Chacun son métier #5

Depuis quelques années, le nombre de publications à compte d’auteur ne cesse d’augmenter au Québec. Ce phénomène est devenu un irritant pour les librairies. Il ne se passe pas une semaine sans qu’un de ces auteurs ne nous sollicite afin que nous gardions son livre en consignation. En nous abordant, ils ont souvent une attitude prétentieuse envers le milieu du livre et ne se gênent pas pour dénigrer le travail des maisons d’éditions reconnues et bien établies. Si on ne répond pas positivement à leurs attentes, certains deviennent agressifs pendant que d’autres se mettent à jouer les souffre-douleur comme s’il fallait encourager à tout prix leur grande aventure dans le monde de l’édition.
Si, à la base, l’édition à compte d’auteur servait à publier un livre pour les proches de l’auteur sans devoir passer par le réseau des librairies, aujourd’hui ceux qui décident de se publier eux-mêmes prétendent au statut d’écrivain et espèrent une reconnaissance au même titre que les autres. Cette démarche est louable en soi, mais le marché actuel m’apparaît déjà suffisamment saturé sans qu’on en rajoute par la bande.
Il ne faut pas se leurrer, à part une exception de temps et à autre (un livre sur un sujet spécialisé par exemple), la plupart de ces titres n’auraient jamais dû voir le jour*. Il est bien évident que beaucoup de ces livres ont d’abord été refusé par les éditeurs qui ont probablement eu raison de le faire. Vexés dans leur orgueil de création, ces apprentis auteurs auraient intérêts à remettre leur ouvrage vingt fois sur le métier pour parfaire leur art plutôt que de faire paraître une œuvre inaboutie.
Cette croissance sans cesse grandissante de livres publiés à compte d’auteur n’est pas étonnante puisque les moyens technologiques d’aujourd’hui rendent accessibles une telle entreprise. Cette facilité nous fait malheureusement croire que tout peut être publié. Écrire est un art qui ne doit pas être pris à la légère. Plusieurs semblent l’avoir oublié.
Personnellement, je commence à en avoir marre de tous ces gens qui se publient sans rien connaître au monde de l’édition.
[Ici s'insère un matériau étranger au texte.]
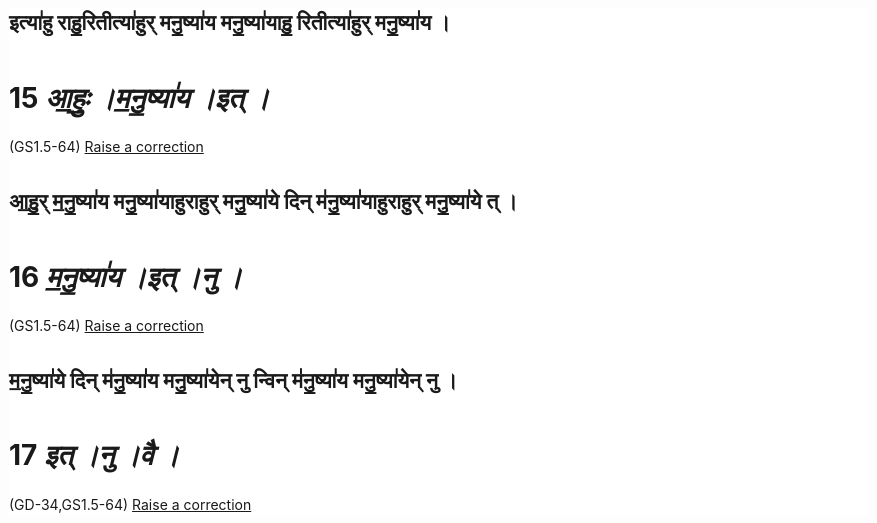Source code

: ## इत्या॑हु राहु॒रितीत्या॑हुर् मनु॒ष्या॑य मनु॒ष्या॑याहु॒ रितीत्या॑हुर् मनु॒ष्या॑य । ##


# 15  _आ॒हुः॒ ।म॒नु॒ष्या॑य ।इत् ।_ #  



(GS1.5-64) [Raise a correction](https://github.com/Lab45-RnD-5GSmartEdge/automation/issues/new?title=TS+1.5.9.6-15&body=%E0%A4%86%E0%A5%92%E0%A4%B9%E0%A5%81%E0%A4%83%E0%A5%92+%E0%A5%A4%E0%A4%AE%E0%A5%92%E0%A4%A8%E0%A5%81%E0%A5%92%E0%A4%B7%E0%A5%8D%E0%A4%AF%E0%A4%BE%E0%A5%91%E0%A4%AF+%E0%A5%A4%E0%A4%87%E0%A4%A4%E0%A5%8D+%E0%A5%A4%0A%0A%0A%E0%A4%86%E0%A5%92%E0%A4%B9%E0%A5%81%E0%A5%92%E0%A4%B0%E0%A5%8D+%E0%A4%AE%E0%A5%92%E0%A4%A8%E0%A5%81%E0%A5%92%E0%A4%B7%E0%A5%8D%E0%A4%AF%E0%A4%BE%E0%A5%91%E0%A4%AF+%E0%A4%AE%E0%A4%A8%E0%A5%81%E0%A5%92%E0%A4%B7%E0%A5%8D%E0%A4%AF%E0%A4%BE%E0%A5%91%E0%A4%AF%E0%A4%BE%E0%A4%B9%E0%A5%81%E0%A4%B0%E0%A4%BE%E0%A4%B9%E0%A5%81%E0%A4%B0%E0%A5%8D+%E0%A4%AE%E0%A4%A8%E0%A5%81%E0%A5%92%E0%A4%B7%E0%A5%8D%E0%A4%AF%E0%A4%BE%E0%A5%91%E0%A4%AF%E0%A5%87+%E0%A4%A6%E0%A4%BF%E0%A4%A8%E0%A5%8D+%E0%A4%AE%E0%A5%91%E0%A4%A8%E0%A5%81%E0%A5%92%E0%A4%B7%E0%A5%8D%E0%A4%AF%E0%A4%BE%E0%A5%91%E0%A4%AF%E0%A4%BE%E0%A4%B9%E0%A5%81%E0%A4%B0%E0%A4%BE%E0%A4%B9%E0%A5%81%E0%A4%B0%E0%A5%8D+%E0%A4%AE%E0%A4%A8%E0%A5%81%E0%A5%92%E0%A4%B7%E0%A5%8D%E0%A4%AF%E0%A4%BE%E0%A5%91%E0%A4%AF%E0%A5%87+%E0%A4%A4%E0%A5%8D+%E0%A5%A4)

## आ॒हु॒र् म॒नु॒ष्या॑य मनु॒ष्या॑याहुराहुर् मनु॒ष्या॑ये दिन् म॑नु॒ष्या॑याहुराहुर् मनु॒ष्या॑ये त् । ##


# 16  _म॒नु॒ष्या॑य ।इत् ।नु ।_ #  



(GS1.5-64) [Raise a correction](https://github.com/Lab45-RnD-5GSmartEdge/automation/issues/new?title=TS+1.5.9.6-16&body=%E0%A4%AE%E0%A5%92%E0%A4%A8%E0%A5%81%E0%A5%92%E0%A4%B7%E0%A5%8D%E0%A4%AF%E0%A4%BE%E0%A5%91%E0%A4%AF+%E0%A5%A4%E0%A4%87%E0%A4%A4%E0%A5%8D+%E0%A5%A4%E0%A4%A8%E0%A5%81+%E0%A5%A4%0A%0A%0A%E0%A4%AE%E0%A5%92%E0%A4%A8%E0%A5%81%E0%A5%92%E0%A4%B7%E0%A5%8D%E0%A4%AF%E0%A4%BE%E0%A5%91%E0%A4%AF%E0%A5%87+%E0%A4%A6%E0%A4%BF%E0%A4%A8%E0%A5%8D+%E0%A4%AE%E0%A5%91%E0%A4%A8%E0%A5%81%E0%A5%92%E0%A4%B7%E0%A5%8D%E0%A4%AF%E0%A4%BE%E0%A5%91%E0%A4%AF+%E0%A4%AE%E0%A4%A8%E0%A5%81%E0%A5%92%E0%A4%B7%E0%A5%8D%E0%A4%AF%E0%A4%BE%E0%A5%91%E0%A4%AF%E0%A5%87%E0%A4%A8%E0%A5%8D+%E0%A4%A8%E0%A5%81+%E0%A4%A8%E0%A5%8D%E0%A4%B5%E0%A4%BF%E0%A4%A8%E0%A5%8D+%E0%A4%AE%E0%A5%91%E0%A4%A8%E0%A5%81%E0%A5%92%E0%A4%B7%E0%A5%8D%E0%A4%AF%E0%A4%BE%E0%A5%91%E0%A4%AF+%E0%A4%AE%E0%A4%A8%E0%A5%81%E0%A5%92%E0%A4%B7%E0%A5%8D%E0%A4%AF%E0%A4%BE%E0%A5%91%E0%A4%AF%E0%A5%87%E0%A4%A8%E0%A5%8D+%E0%A4%A8%E0%A5%81+%E0%A5%A4)

## म॒नु॒ष्या॑ये दिन् म॑नु॒ष्या॑य मनु॒ष्या॑येन् नु न्विन् म॑नु॒ष्या॑य मनु॒ष्या॑येन् नु । ##


# 17  _इत् ।नु ।वै ।_ #  



(GD-34,GS1.5-64) [Raise a correction](https://github.com/Lab45-RnD-5GSmartEdge/automation/issues/new?title=TS+1.5.9.6-17&body=%E0%A4%87%E0%A4%A4%E0%A5%8D+%E0%A5%A4%E0%A4%A8%E0%A5%81+%E0%A5%A4%E0%A4%B5%E0%A5%88+%E0%A5%A4%0A%0A%0A%E0%A4%87%E0%A4%A8%E0%A5%8D+%E0%A4%A8%E0%A5%81+%E0%A4%A8%E0%A5%8D%E0%A4%B5%E0%A4%BF%E0%A4%A6%E0%A4%BF%E0%A4%A8%E0%A5%8D+%E0%A4%A8%E0%A5%8D%E0%A4%B5%E0%A5%88+%E0%A4%B5%E0%A5%88+%E0%A4%A8%E0%A5%8D%E0%A4%B5%E0%A4%BF%E0%A4%A6%E0%A4%BF%E0%A4%A8%E0%A5%8D+%E0%A4%A8%E0%A5%8D%E0%A4%B5%E0%A5%88+%E0%A5%A4)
À temps perdu à la librairie, je m’amuse à feuilleter toutes ces merveilles qui ne demandent qu’à être découvertes. Lire le premier paragraphe est toujours la première chose que je fais. La plupart du temps, je le réécrirais au complet tellement la syntaxe est mauvaise. Parfois, je n’ai même pas à me rendre aussi loin lorsque je vois une faute en exergue, sur la quatrième de couverture ou dans le titre (ça arrive!). Je ne parle pas de la page couverture souvent affreuse et de la mise en page déficiente. Bref, un concentré de mauvais goût qui en dit long sur le reste.
*je ne parle pas des maisons d’éditions émergentes qui ont une réelle démarche d’éditeur.
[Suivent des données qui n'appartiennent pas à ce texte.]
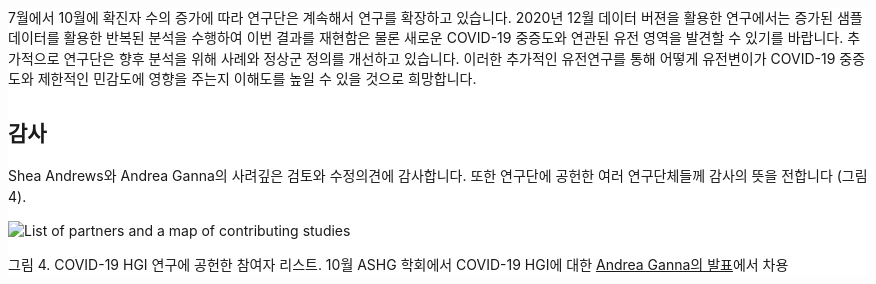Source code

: 7월에서 10월에 확진자 수의 증가에 따라 연구단은 계속해서 연구를 확장하고 있습니다. 2020년 12월 데이터 버젼을 활용한 연구에서는 증가된 샘플데이터를 활용한 반복된 분석을 수행하여 이번 결과를 재현함은 물론 새로운 COVID-19 중증도와 연관된 유전 영역을 발견할 수 있기를 바랍니다. 추가적으로 연구단은 향후 분석을 위해 사례와 정상군 정의를 개선하고 있습니다. 이러한 추가적인 유전연구를 통해 어떻게 유전변이가 COVID-19 중증도와 제한적인 민감도에 영향을 주는지 이해도를 높일 수 있을 것으로 희망합니다.

## 감사

Shea Andrews와 Andrea Ganna의 사려깊은 검토와 수정의견에 감사합니다. 또한 연구단에 공헌한 여러 연구단체들께 감사의 뜻을 전합니다 (그림 4).



![List of partners and a map of contributing studies ](https://lh4.googleusercontent.com/5xRnxmo-kiYOoqIRT8uJqzKFktOCVl1ZFwjjcEMXwS4AI5v7j9yGf69wBOUxvUIpcjY0qPd21x7UBYXov4WoVJedi9vBHSi1oy1rUnVbpVwc3NiIDyJkup3uYup1q_j_SjPolkoJ "List of partners and a map of contributing studies ")

그림 4. COVID-19 HGI 연구에 공헌한 참여자 리스트. 10월 ASHG 학회에서 COVID-19 HGI에 대한 [Andrea Ganna의 발표](https://www.ashg.org/publications-news/press-releases/results-covid-19-host-genetics-initiative-study-announced/)에서 차용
20 réflexions au sujet de « Chacun son métier #5 »

  1. Éric, je vous trouve très dur avec ces auteurs. Je ne veux pas prendre leur défense, mais j’espère que certains d’entre eux vous écriront pour vous donner la réplique. À suivre…
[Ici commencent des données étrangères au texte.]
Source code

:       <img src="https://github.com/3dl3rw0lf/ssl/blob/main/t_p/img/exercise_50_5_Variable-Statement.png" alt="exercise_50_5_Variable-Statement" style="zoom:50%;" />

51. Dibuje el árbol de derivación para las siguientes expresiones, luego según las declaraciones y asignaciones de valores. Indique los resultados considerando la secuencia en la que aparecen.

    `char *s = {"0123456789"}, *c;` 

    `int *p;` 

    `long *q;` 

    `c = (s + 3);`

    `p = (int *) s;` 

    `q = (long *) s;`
  2. En soi, le compte d’auteur est très honorable et devrait même être d’avantage pratiqué.
    Par contre, ces auteurs devraient renoncer à se faire distribuer en librairie. Les libraires en ont déjà plein les bras avec les 30 000 nouveaux titres francophones annuels sans devoir en plus tenir une comptabilité séparée pour chaque titre autopublié.
    Et au final, certains livres feront une plus belle carrière dans un réseau parallèle que dans les librairies.
    Mais c’est vrai que l’édition est un monde fermé qu’il n’est pas facile d’appréhender.
    Je serais curieux de connaître la position de l’UNEQ sur ce sujet.

  3. Jusqu’à ce jour, je n’ai jamais publié même si j’écris depuis 40 ans. Pour moi, pas question du compte d’auteur. Si jamais, je présente un manuscrit pour être refusé; eh bien, je ne me compliquerai pas la vie. Il restera dans le fond de mon tirroir.

  4. Réjean: c’est vrai que je suis dur. Je le serais sûrement moins si ne je travaillais pas en librairie.
    Jules: toujours aussi pertinentes tes questions. Pour l’instant, je ne ferai que te répondre non. J’élaborerai davantage dans un prochain billet.
    Gilles: tout à fait d’accord avec toi.
    Valdec: c’est très lucide et très sage de votre part. Par contre, si vous croyez que vous avez un excellent manuscrit entre les mains que vous n’avez jamais montré à personne, n’hésitez pas à le faire parvenir chez Septentrion pour le faire évaluer. On ne sait jamais!

  5. Effectivement, le compte d’auteur est la plaie des libraires. Ils ne veulent pas faire les remises habituelles, ça leur a couté assez cher et nous, les libraires, roulons sur l’or, c’est connu. Ils veulent les places de choix en dénigrant les auteurs reconnus. Et surtout les 3/4 de ces auteurs oublient carrément de venir rechercher leur petite merveille!!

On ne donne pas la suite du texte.